Deputy Mayor of Sarajevo
- In office 8 April 2021 – 17 July 2025
- Mayor: Benjamina Karić Predrag Puharić

Personal details
- Born: 29 July 1975 (age 50) Sarajevo, SR Bosnia and Herzegovina, SFR Yugoslavia
- Party: Our Party
- Sports career
- Sport: Swimming
- Strokes: Butterfly

= Anja Margetić =

Bosnian politician and swimmer (born 1975)

Anja Margetić (born 29 July 1975) is a Bosnian politician and former swimmer. She competed in two events at the 1992 Summer Olympics, being the first woman to represent Bosnia and Herzegovina at the Olympics.
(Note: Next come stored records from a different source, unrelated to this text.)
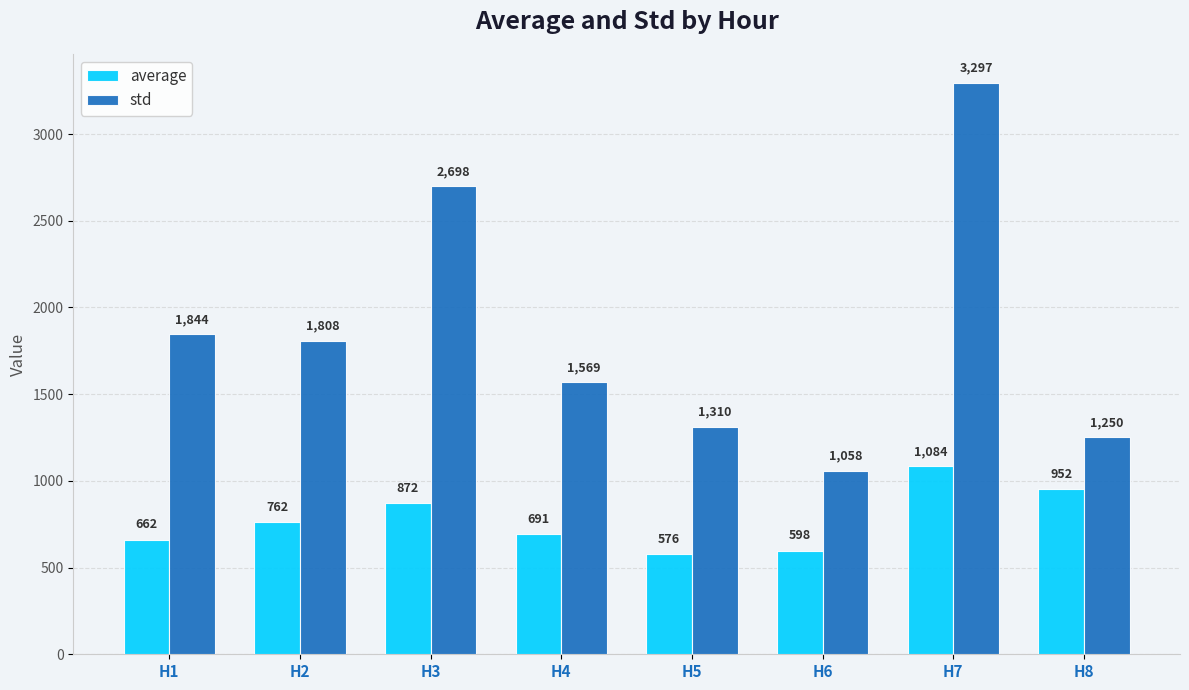

What is the sum of all std values?

14833.5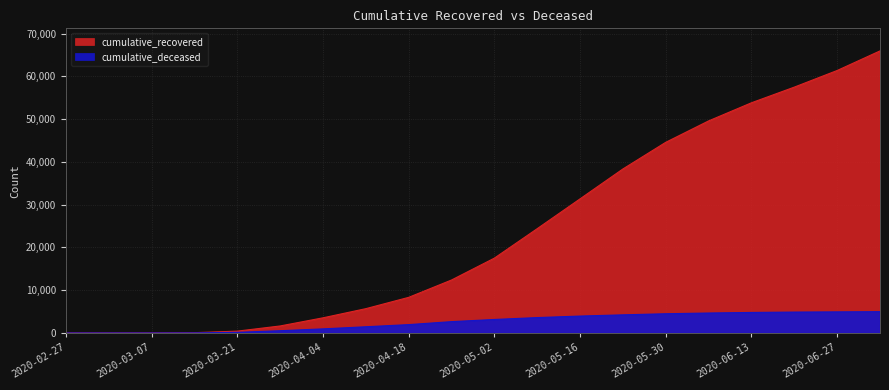

What is the label of the 2nd point from the right?

2020-06-27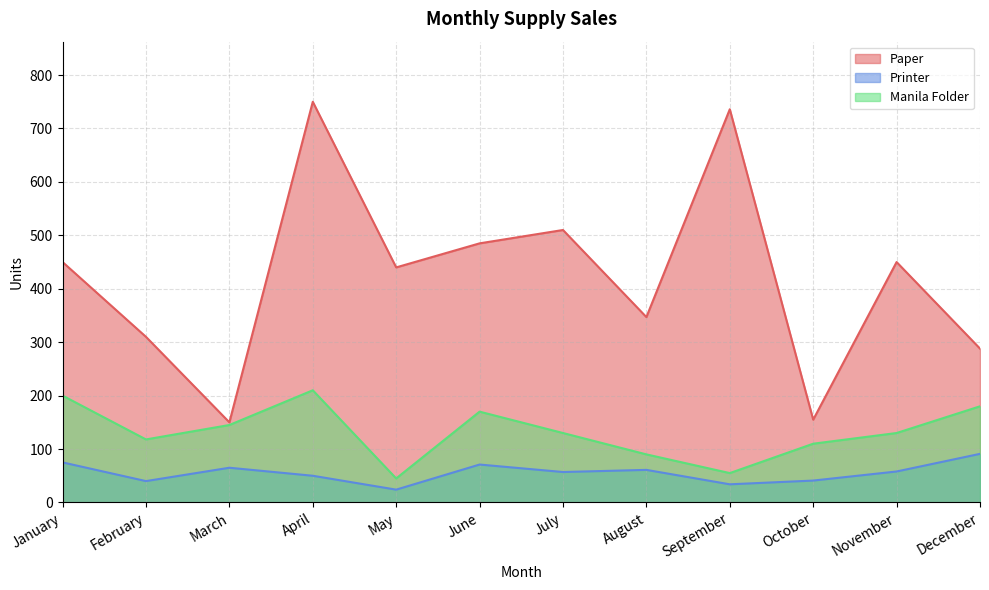

List the series in order of their peak value, lowest first.

Printer, Manila Folder, Paper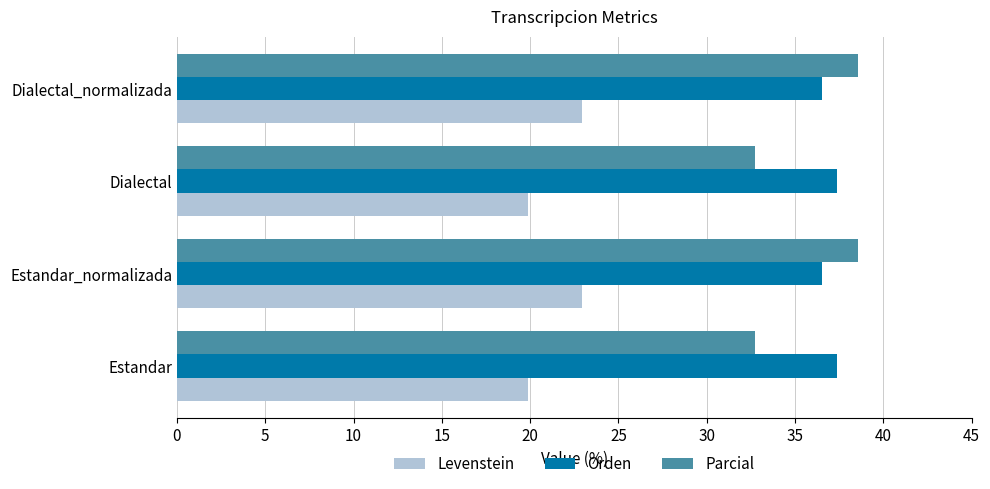

At how many categories does at least one series exceed 29?

4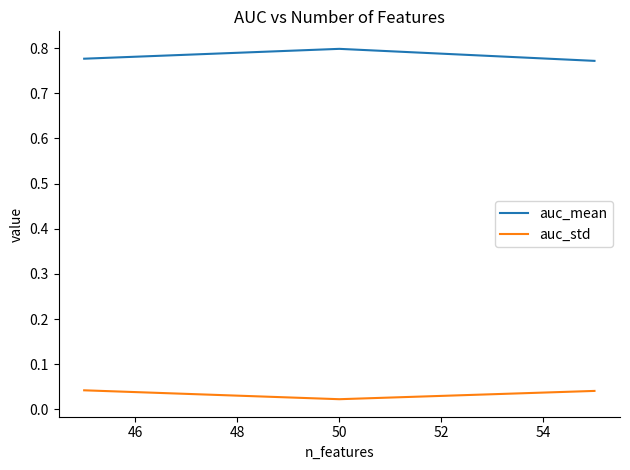

Which series has the largest range (max minus min)?

auc_mean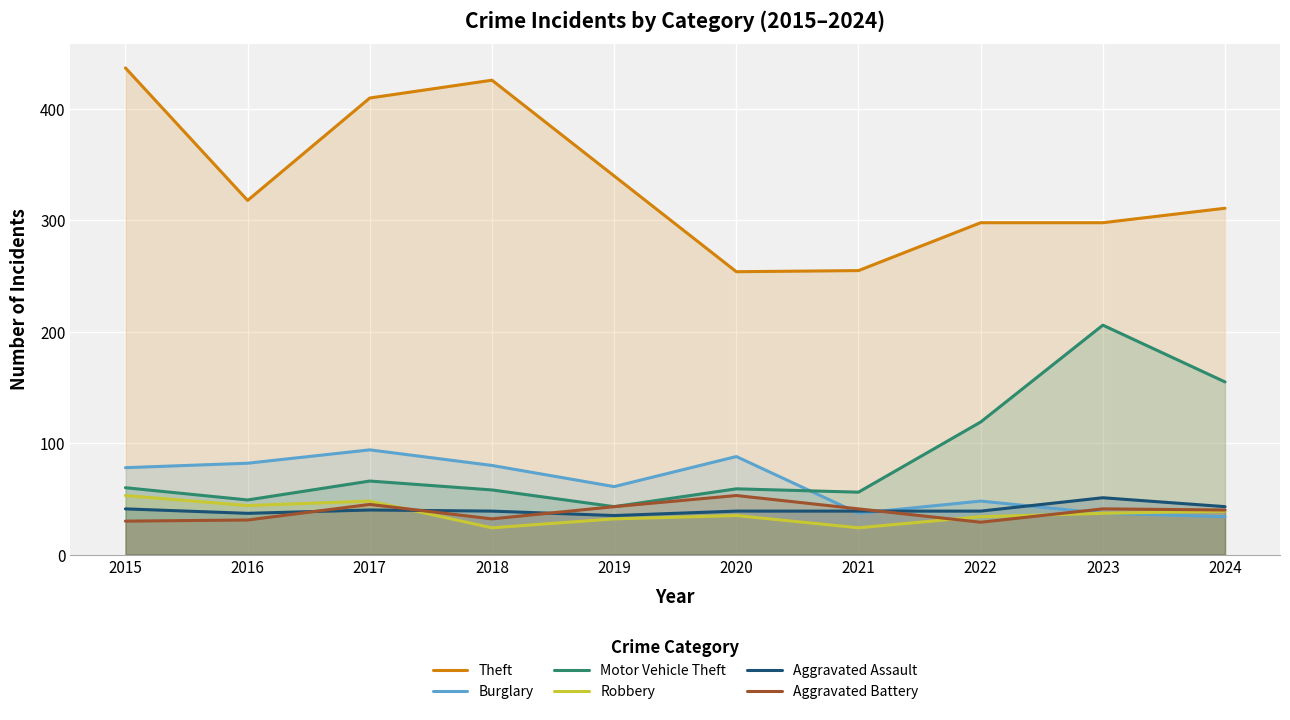

The Theft series shows 298 at 2022. True or false?

True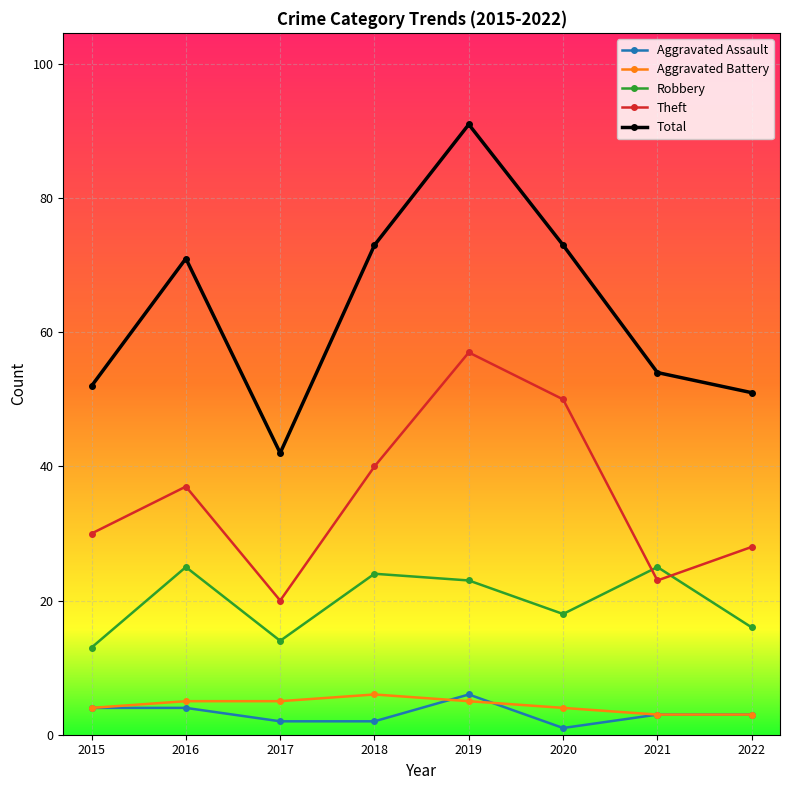

What is the value of the Aggravated Battery point at the 4th from the left?

6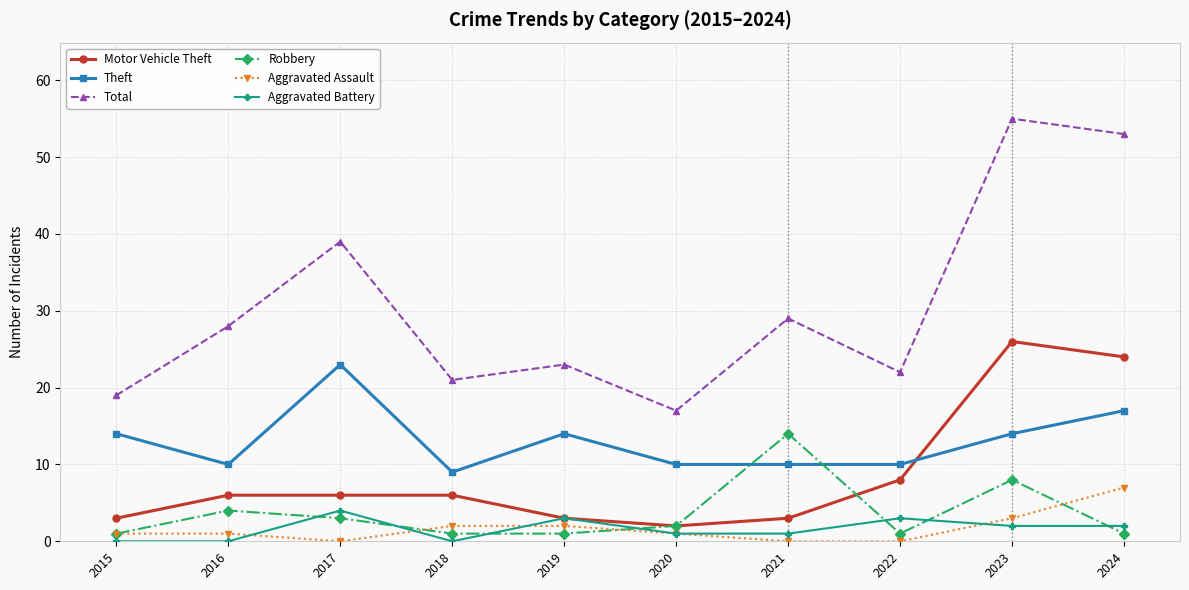

How many data points does each series have?

10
She later entered politics, serving as the deputy mayor of Sarajevo from 2021 to 2025 as a member of Our Party.

==Biography==
Margetić was born on 29 July 1975, in Sarajevo, Yugoslavia. She comes from a Croat family and her father worked as a cameraman. She received her primary and secondary education in Sarajevo. She was active as a swimmer, being a member of the national team for SFR Yugoslavia and setting several Bosnian records. She participated at the Balkaniad and the European Championships.

In 1991, Margetić moved to the U.S. on a swimming scholarship, attending Sam Barlow High School in Oregon. As a senior in 1992, she broke the Mount Hood Conference records in the 100m butterfly and 100m freestyle. She later began attending the University of Nebraska–Lincoln on a swimming scholarship and was regarded as the school's top female butterfly swimmer.

In 1992, Margetić was invited by the Olympic Committee of the Republic of Bosnia and Herzegovina to compete at the 1992 Summer Olympics, the first time Bosnia competed at the games. Selected to compete in the 100m and 200m butterfly events, she became one of the first four women to represent Bosnia and Herzegovina at the Olympics. She turned 17 on the day of her first race and finished 44th in the 100m and 27th in the 200m. The following year, she was selected to compete at the 1993 Mediterranean Games, but refused after learning she would have been designated an "Independent Mediterranean Participant", due to Bosnia not yet being a part of the International Swimming Federation.

Margetić returned to Sarajevo in 1997, after completing her studies at Nebraska. She began working at the Central Bank of Bosnia and Herzegovina and later served 23 years there in the role of SWIFT administrator and head of the Transaction Monitoring Service. In 2007, she received a master's degree in international business and public policy from the Italian University of Catania. She also served as a swimming coach, with several state champions and national team members having competed under her.

In April 2021, Margetić, a member of Our Party, was elected one of two deputy mayors of Sarajevo. She announced she was leaving the country in November 2024, declaring she had been unjustly overlooked in selection for acting mayor of Sarajevo and that the Troika alliance had "betrayed the people".